On CAFO pollutants and health risks: “Ammonia, which is formed when microbes decompose undigested organic nitrogen compounds in manure. This is a colorless, sharp pungent odor with health risks such as being a respiratory irritant, chemical burns to the respiratory tract, skin, and eyes, severe cough, chronic lung disease.”

“Hydrogen sulfide, an anaerobic bacterial decomposition of protein and other sulfur containing organic matter, with the odor of rotten eggs and with health risks being inflammation of the moist membranes of eye and respiratory tract, olfactory neuron loss, and death,” the publication he presented stated.

“Particulate matter, such as from feed, bedding materials, dry manure, unpaved soil surfaces, animal dander, poultry feathers. This comprises fecal matter, feed materials, pollen, bacteria, fungi, skin cells, silicates. Health risks: Chronic bronchitis, chronic respiratory symptoms, declines in lung function, organic dust toxic syndrome.”

For the board’s understanding, Barrows noted, these pollutants – ammonia, hydrogen sulfide, and particulate matter – are documented as community-level exposures outside the barns.

Mechanically ventilated poultry barns use tunnel ventilation systems that exhaust air from inside the barns to the outside environment. Modern ventilation is designed to protect the birds inside the barn by moving pollutants outside to the surrounding community.

As reflected in the hearing record, the applicant’s representative confirmed that exhaust air from these barns will not be filtered.

The CDC-funded document addresses what happens to the people – the community – who live and attend school in the path of these unfiltered exhaust emissions.

Depending on weather conditions and farming techniques, CAFO odors can be smelled from as much as 5 or 6 miles away, although 3 miles is a more common distance.”

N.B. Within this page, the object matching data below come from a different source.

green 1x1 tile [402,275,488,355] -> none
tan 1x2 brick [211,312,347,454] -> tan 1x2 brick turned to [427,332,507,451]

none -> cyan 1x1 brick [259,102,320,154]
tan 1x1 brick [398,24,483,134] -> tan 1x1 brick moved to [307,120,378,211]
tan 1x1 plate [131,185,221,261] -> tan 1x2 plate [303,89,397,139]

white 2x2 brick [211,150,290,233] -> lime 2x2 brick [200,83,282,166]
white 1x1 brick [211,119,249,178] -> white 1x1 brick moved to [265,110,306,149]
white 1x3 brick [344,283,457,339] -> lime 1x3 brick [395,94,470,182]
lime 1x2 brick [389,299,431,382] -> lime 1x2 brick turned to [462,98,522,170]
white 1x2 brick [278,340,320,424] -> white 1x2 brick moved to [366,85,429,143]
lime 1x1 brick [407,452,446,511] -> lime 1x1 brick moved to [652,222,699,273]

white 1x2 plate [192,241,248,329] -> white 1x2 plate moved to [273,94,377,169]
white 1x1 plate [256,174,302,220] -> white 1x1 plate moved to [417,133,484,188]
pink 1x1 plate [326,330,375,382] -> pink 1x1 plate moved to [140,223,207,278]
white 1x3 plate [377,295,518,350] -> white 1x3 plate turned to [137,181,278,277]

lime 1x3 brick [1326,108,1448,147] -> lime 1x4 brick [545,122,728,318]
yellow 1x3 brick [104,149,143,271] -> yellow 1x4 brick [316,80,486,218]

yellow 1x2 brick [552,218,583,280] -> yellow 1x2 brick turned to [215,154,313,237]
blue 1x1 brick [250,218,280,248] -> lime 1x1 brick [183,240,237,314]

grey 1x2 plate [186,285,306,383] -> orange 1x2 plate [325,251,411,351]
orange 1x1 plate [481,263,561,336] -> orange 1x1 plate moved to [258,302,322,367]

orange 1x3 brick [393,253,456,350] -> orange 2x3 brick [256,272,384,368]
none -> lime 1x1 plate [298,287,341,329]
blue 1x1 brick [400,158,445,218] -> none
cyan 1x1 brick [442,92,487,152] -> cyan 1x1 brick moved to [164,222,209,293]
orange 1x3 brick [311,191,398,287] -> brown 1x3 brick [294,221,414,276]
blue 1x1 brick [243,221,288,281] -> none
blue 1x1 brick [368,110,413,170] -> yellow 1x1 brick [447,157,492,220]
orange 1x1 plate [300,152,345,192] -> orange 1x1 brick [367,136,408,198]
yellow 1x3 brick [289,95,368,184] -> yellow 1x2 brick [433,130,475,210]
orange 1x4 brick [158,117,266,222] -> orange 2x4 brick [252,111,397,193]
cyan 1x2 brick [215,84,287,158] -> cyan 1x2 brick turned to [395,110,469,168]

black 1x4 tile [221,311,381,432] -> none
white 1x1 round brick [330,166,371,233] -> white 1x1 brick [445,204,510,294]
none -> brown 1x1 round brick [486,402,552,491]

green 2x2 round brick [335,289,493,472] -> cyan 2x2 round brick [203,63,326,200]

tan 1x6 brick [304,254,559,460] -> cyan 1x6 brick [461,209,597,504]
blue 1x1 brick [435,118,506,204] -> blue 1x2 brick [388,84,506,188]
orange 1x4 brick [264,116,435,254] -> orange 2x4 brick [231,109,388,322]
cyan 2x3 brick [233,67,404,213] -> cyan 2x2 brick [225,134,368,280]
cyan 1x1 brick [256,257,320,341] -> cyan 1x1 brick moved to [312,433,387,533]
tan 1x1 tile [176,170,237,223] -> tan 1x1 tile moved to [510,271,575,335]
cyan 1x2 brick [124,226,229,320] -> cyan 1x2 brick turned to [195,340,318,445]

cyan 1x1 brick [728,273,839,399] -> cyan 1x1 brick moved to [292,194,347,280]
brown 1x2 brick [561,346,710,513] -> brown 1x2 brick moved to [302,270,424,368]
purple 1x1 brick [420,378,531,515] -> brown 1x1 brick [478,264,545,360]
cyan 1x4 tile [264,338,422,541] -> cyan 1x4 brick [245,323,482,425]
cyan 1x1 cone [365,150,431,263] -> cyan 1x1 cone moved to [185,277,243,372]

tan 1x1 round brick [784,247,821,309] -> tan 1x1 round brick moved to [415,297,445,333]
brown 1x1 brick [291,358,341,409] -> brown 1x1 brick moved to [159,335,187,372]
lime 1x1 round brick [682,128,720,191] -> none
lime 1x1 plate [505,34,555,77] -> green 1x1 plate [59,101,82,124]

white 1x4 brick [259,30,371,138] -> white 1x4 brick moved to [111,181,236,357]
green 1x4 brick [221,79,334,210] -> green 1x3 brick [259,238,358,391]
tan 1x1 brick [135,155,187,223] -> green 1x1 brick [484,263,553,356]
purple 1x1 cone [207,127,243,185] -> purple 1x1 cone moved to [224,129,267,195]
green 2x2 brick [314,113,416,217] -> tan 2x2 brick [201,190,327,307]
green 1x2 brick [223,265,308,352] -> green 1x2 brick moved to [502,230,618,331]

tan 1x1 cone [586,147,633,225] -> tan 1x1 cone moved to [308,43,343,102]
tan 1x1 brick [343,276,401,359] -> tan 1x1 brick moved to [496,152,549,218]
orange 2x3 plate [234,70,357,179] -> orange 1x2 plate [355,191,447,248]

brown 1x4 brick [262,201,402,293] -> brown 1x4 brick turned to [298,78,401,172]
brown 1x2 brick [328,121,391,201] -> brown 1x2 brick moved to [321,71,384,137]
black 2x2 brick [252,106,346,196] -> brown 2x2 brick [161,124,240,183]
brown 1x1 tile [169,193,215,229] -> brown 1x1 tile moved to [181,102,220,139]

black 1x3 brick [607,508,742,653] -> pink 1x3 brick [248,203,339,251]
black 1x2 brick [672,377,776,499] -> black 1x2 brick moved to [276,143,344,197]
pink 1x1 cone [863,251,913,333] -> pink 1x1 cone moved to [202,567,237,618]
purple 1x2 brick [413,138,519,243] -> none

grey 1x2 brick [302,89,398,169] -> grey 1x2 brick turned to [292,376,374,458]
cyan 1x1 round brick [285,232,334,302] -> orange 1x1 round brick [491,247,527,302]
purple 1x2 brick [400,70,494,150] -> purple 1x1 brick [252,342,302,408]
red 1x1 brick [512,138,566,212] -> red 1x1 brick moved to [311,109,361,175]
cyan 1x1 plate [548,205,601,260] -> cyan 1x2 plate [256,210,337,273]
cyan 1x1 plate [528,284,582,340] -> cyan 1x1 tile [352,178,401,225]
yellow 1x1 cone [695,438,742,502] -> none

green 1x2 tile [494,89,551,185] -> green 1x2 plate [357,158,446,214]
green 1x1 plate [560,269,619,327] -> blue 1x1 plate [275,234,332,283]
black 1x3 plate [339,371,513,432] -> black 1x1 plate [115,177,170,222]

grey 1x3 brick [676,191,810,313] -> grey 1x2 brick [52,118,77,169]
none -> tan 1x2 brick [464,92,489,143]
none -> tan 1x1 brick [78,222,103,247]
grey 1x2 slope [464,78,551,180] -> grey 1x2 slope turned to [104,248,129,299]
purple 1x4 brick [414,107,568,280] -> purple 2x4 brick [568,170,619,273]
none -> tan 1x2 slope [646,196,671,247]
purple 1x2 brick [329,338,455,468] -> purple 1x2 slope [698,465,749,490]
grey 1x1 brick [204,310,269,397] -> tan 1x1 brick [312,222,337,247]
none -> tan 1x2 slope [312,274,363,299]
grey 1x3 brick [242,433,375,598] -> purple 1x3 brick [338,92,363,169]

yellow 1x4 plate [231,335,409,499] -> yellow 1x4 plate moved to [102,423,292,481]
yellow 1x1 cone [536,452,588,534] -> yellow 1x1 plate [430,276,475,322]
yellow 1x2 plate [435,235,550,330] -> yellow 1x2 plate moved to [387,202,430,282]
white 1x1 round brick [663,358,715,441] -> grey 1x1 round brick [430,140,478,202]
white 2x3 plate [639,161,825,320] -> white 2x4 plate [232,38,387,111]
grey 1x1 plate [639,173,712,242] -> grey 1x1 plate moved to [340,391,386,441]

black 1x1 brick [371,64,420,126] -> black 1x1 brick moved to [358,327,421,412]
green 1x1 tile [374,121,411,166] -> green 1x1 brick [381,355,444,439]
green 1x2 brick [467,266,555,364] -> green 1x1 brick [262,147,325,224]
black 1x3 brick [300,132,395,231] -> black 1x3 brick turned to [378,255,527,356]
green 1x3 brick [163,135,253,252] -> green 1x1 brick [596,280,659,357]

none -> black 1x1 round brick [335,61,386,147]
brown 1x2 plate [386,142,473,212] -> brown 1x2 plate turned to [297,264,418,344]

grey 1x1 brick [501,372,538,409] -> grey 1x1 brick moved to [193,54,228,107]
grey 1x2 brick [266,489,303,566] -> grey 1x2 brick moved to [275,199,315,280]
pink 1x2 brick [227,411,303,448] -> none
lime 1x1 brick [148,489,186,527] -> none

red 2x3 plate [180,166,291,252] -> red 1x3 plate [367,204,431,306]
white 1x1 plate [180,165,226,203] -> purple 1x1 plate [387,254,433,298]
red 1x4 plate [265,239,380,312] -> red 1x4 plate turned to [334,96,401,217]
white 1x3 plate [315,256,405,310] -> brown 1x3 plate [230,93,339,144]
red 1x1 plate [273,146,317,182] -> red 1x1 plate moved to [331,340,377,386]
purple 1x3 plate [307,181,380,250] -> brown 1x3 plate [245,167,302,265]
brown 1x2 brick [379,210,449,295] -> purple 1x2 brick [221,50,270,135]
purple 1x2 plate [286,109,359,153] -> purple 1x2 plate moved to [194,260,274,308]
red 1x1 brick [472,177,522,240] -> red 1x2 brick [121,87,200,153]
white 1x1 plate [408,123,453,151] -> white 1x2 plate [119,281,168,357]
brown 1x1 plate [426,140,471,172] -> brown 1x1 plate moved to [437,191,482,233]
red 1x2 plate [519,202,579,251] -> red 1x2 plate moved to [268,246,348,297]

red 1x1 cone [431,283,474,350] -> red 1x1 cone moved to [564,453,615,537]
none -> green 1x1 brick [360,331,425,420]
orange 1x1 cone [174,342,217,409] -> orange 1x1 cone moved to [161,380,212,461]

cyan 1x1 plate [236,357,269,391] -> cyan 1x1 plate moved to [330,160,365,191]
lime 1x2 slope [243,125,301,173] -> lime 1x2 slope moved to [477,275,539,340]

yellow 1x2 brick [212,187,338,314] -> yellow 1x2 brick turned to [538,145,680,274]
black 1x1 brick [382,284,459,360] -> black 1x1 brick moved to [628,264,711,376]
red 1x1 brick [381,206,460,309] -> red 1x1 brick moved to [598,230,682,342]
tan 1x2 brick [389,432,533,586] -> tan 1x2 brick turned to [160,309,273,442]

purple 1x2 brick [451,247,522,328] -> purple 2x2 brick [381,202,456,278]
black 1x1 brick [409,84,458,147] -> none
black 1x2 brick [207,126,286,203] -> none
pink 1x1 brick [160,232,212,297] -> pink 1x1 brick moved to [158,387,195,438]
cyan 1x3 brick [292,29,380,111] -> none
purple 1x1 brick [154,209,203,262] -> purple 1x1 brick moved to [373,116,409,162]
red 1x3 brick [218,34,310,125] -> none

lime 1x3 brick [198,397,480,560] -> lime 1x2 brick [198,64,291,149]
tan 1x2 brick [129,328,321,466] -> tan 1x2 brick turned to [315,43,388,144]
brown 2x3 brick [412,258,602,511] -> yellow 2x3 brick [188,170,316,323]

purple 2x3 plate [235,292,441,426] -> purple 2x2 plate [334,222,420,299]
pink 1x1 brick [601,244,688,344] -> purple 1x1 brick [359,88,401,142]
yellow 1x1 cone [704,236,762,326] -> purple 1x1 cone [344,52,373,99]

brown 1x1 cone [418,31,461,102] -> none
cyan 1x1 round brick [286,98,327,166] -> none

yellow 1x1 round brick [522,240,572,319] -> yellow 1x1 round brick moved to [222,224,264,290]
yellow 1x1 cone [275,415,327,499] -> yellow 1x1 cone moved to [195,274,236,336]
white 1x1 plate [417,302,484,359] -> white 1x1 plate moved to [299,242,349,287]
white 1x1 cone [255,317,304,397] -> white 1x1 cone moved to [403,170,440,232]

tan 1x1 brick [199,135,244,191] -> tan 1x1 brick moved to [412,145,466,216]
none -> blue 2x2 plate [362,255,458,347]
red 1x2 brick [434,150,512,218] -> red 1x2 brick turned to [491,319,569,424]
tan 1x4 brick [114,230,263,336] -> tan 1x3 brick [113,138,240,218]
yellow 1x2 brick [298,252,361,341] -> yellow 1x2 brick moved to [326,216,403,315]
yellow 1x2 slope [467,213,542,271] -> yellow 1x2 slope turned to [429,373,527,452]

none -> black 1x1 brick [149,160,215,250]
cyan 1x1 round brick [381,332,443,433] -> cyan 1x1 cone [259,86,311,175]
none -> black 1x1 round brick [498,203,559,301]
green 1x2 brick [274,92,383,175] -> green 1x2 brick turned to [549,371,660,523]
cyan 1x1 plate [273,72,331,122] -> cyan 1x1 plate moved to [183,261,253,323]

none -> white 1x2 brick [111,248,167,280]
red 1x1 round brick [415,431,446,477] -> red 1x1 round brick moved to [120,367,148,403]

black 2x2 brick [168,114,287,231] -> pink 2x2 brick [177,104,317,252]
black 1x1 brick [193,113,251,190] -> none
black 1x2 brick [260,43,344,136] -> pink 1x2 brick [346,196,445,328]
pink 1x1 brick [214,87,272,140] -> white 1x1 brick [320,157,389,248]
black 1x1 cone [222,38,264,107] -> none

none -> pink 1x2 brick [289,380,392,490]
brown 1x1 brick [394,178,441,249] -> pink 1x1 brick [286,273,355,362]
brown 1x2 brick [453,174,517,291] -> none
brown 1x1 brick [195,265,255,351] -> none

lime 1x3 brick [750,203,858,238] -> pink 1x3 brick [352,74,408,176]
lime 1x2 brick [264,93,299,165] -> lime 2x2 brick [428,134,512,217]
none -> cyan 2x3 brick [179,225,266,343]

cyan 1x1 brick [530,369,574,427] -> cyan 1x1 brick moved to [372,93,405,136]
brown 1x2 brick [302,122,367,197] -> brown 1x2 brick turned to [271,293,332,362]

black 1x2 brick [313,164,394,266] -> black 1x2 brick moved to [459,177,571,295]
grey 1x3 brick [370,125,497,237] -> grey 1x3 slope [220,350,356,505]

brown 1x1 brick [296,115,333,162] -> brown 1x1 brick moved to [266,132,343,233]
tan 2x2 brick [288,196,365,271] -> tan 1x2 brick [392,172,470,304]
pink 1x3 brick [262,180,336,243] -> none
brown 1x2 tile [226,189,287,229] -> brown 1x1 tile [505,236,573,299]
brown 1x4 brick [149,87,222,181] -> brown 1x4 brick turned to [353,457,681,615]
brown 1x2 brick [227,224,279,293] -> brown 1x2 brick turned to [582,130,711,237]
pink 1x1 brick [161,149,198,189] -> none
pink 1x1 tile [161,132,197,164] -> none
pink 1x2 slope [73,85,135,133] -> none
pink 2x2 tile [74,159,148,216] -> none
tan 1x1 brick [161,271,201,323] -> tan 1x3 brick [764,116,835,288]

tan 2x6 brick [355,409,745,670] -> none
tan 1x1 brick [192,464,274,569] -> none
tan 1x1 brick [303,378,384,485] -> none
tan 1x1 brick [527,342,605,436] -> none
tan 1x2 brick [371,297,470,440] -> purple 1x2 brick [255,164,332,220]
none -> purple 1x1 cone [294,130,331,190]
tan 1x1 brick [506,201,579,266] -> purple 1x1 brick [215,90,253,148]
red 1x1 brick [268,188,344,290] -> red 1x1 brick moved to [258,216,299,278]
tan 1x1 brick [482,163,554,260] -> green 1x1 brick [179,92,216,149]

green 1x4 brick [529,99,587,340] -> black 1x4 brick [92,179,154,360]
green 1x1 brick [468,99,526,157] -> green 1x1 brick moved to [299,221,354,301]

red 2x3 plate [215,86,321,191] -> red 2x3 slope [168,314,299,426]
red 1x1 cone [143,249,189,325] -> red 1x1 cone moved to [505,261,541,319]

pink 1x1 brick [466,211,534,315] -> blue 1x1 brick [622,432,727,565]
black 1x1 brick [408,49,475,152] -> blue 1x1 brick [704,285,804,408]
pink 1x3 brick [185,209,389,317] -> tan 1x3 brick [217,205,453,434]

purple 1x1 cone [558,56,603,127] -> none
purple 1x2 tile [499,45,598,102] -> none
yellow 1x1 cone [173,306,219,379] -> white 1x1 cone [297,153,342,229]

For the applicant, those who are applying and are proponents of Sunny Side Up Farms and the AgVentures, the daily manager/operator, have presented testimony that the farm would consistently follow ordinance and any state and federal environmental and health regulations that are on the books. Supervisors were told that every effort would be made to mitigate any negative factors that may arise from the farm’s operation such as odor, flies, dust, pathogens and biohazards.

The hearings began last April. The next hearing is set to begin at 7 p.m. on May 27 at the township building on Route 442. It is to consist of concluding remarks, according to an attorney involved in the process.